- [What is being asked]:
Filter the entries below down to the lines that hold "name".

- [Stored data]:
+++

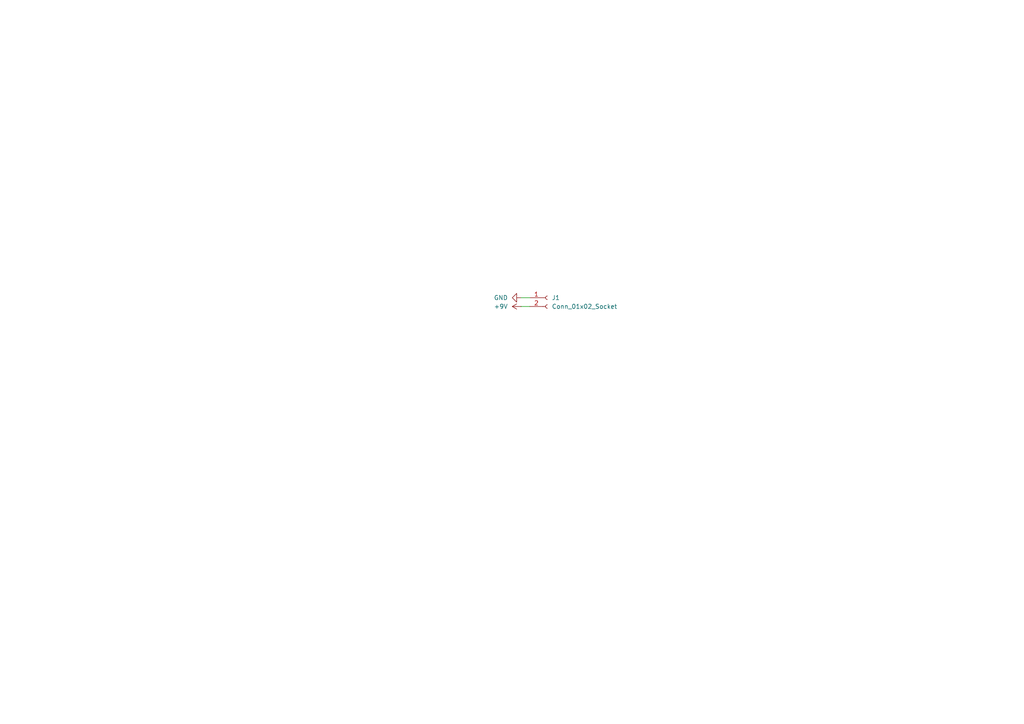
<source format=kicad_sch>
(kicad_sch
	(version 20231120)
	(generator "eeschema")
	(generator_version "8.0")
	(uuid "3290a135-58b8-4768-b0c2-c03f3bc7cf69")
	(paper "A4")
	
	(wire
		(pts
			(xy 151.13 86.36) (xy 153.67 86.36)
		)
		(stroke
			(width 0)
			(type default)
		)
		(uuid "1220401e-72b8-4c7f-999a-e667599767bb")
	)
	(wire
		(pts
			(xy 151.13 88.9) (xy 153.67 88.9)
		)
		(stroke
			(width 0)
			(type default)
		)
		(uuid "c6ea05b5-1fa3-4ef0-ae43-b07adce011b3")
	)
	(symbol
		(lib_id "Connector:Conn_01x02_Socket")
		(at 158.75 86.36 0)
		(unit 1)
		(exclude_from_sim no)
		(in_bom yes)
		(on_board yes)
		(dnp no)
		(fields_autoplaced yes)
		(uuid "19b95f0a-5774-4b1a-9f69-bd6f47d1750f")
		(property "Reference" "J1"
			(at 160.02 86.3599 0)
			(effects
				(font
					(size 1.27 1.27)
				)
				(justify left)
			)
		)
		(property "Value" "Conn_01x02_Socket"
			(at 160.02 88.8999 0)
			(effects
				(font
					(size 1.27 1.27)
				)
				(justify left)
			)
		)
		(property "Footprint" "Connector_AMASS:AMASS_XT30U-M_1x02_P5.0mm_Vertical"
			(at 158.75 86.36 0)
			(effects
				(font
					(size 1.27 1.27)
				)
				(hide yes)
			)
		)
		(property "Datasheet" "https://www.tme.com/Document/7d9d972ae3468777f69ec2ee99897652/XT30U-M.pdf"
			(at 158.75 86.36 0)
			(effects
				(font
					(size 1.27 1.27)
				)
				(hide yes)
			)
		)
		(property "Description" "2 PIN XT30 Male"
			(at 158.75 86.36 0)
			(effects
				(font
					(size 1.27 1.27)
				)
				(hide yes)
			)
		)
		(property "Mfr." "TME"
			(at 158.75 86.36 0)
			(effects
				(font
					(size 1.27 1.27)
				)
				(hide yes)
			)
		)
		(property "Part #" "XT30U-M"
			(at 158.75 86.36 0)
			(effects
				(font
					(size 1.27 1.27)
				)
				(hide yes)
			)
		)
		(property "Order Link" "https://www.tme.com/us/en-us/details/xt30u-m/dc-power-connectors/amass/"
			(at 158.75 86.36 0)
			(effects
				(font
					(size 1.27 1.27)
				)
				(hide yes)
			)
		)
		(property "Price" "$0.626"
			(at 158.75 86.36 0)
			(effects
				(font
					(size 1.27 1.27)
				)
				(hide yes)
			)
		)
		(pin "1"
			(uuid "86257acc-6817-4021-83c1-c200cb041de2")
		)
		(pin "2"
			(uuid "e0b32aa7-4a1f-4247-9abf-882dbb0d5eed")
		)
		(instances
			(project ""
				(path "/3290a135-58b8-4768-b0c2-c03f3bc7cf69"
					(reference "J1")
					(unit 1)
				)
			)
		)
	)
	(symbol
		(lib_id "power:+9V")
		(at 151.13 88.9 90)
		(unit 1)
		(exclude_from_sim no)
		(in_bom yes)
		(on_board yes)
		(dnp no)
		(fields_autoplaced yes)
		(uuid "7281526b-353e-49be-a6b1-0a4dd1f6879d")
		(property "Reference" "#PWR02"
			(at 154.94 88.9 0)
			(effects
				(font
					(size 1.27 1.27)
				)
				(hide yes)
			)
		)
		(property "Value" "+9V"
			(at 147.32 88.8999 90)
			(effects
				(font
					(size 1.27 1.27)
				)
				(justify left)
			)
		)
		(property "Footprint" ""
			(at 151.13 88.9 0)
			(effects
				(font
					(size 1.27 1.27)
				)
				(hide yes)
			)
		)
		(property "Datasheet" ""
			(at 151.13 88.9 0)
			(effects
				(font
					(size 1.27 1.27)
				)
				(hide yes)
			)
		)
		(property "Description" "Power symbol creates a global label with name \"+9V\""
			(at 151.13 88.9 0)
			(effects
				(font
					(size 1.27 1.27)
				)
				(hide yes)
			)
		)
		(pin "1"
			(uuid "4cb2d696-f961-42a6-af31-a80ebfca797c")
		)
		(instances
			(project ""
				(path "/3290a135-58b8-4768-b0c2-c03f3bc7cf69"
					(reference "#PWR02")
					(unit 1)
				)
			)
		)
	)
	(symbol
		(lib_id "power:GND")
		(at 151.13 86.36 270)
		(unit 1)
		(exclude_from_sim no)
		(in_bom yes)
		(on_board yes)
		(dnp no)
		(fields_autoplaced yes)
		(uuid "a5ccb7a1-88b6-432a-ac5c-3e6be4fede2f")
		(property "Reference" "#PWR01"
			(at 144.78 86.36 0)
			(effects
				(font
					(size 1.27 1.27)
				)
				(hide yes)
			)
		)
		(property "Value" "GND"
			(at 147.32 86.3599 90)
			(effects
				(font
					(size 1.27 1.27)
				)
				(justify right)
			)
		)
		(property "Footprint" ""
			(at 151.13 86.36 0)
			(effects
				(font
					(size 1.27 1.27)
				)
				(hide yes)
			)
		)
		(property "Datasheet" ""
			(at 151.13 86.36 0)
			(effects
				(font
					(size 1.27 1.27)
				)
				(hide yes)
			)
		)
		(property "Description" "Power symbol creates a global label with name \"GND\" , ground"
			(at 151.13 86.36 0)
			(effects
				(font
					(size 1.27 1.27)
				)
				(hide yes)
			)
		)
		(pin "1"
			(uuid "7a04fa0f-26d8-4e4c-8e90-edc9125656e8")
		)
		(instances
			(project ""
				(path "/3290a135-58b8-4768-b0c2-c03f3bc7cf69"
					(reference "#PWR01")
					(unit 1)
				)
			)
		)
	)
	(sheet_instances
		(path "/"
			(page "1")
		)
	)
)

</source>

+++

- [Reply]:
		(property "Description" "Power symbol creates a global label with name \"+9V\""
		(property "Description" "Power symbol creates a global label with name \"GND\" , ground"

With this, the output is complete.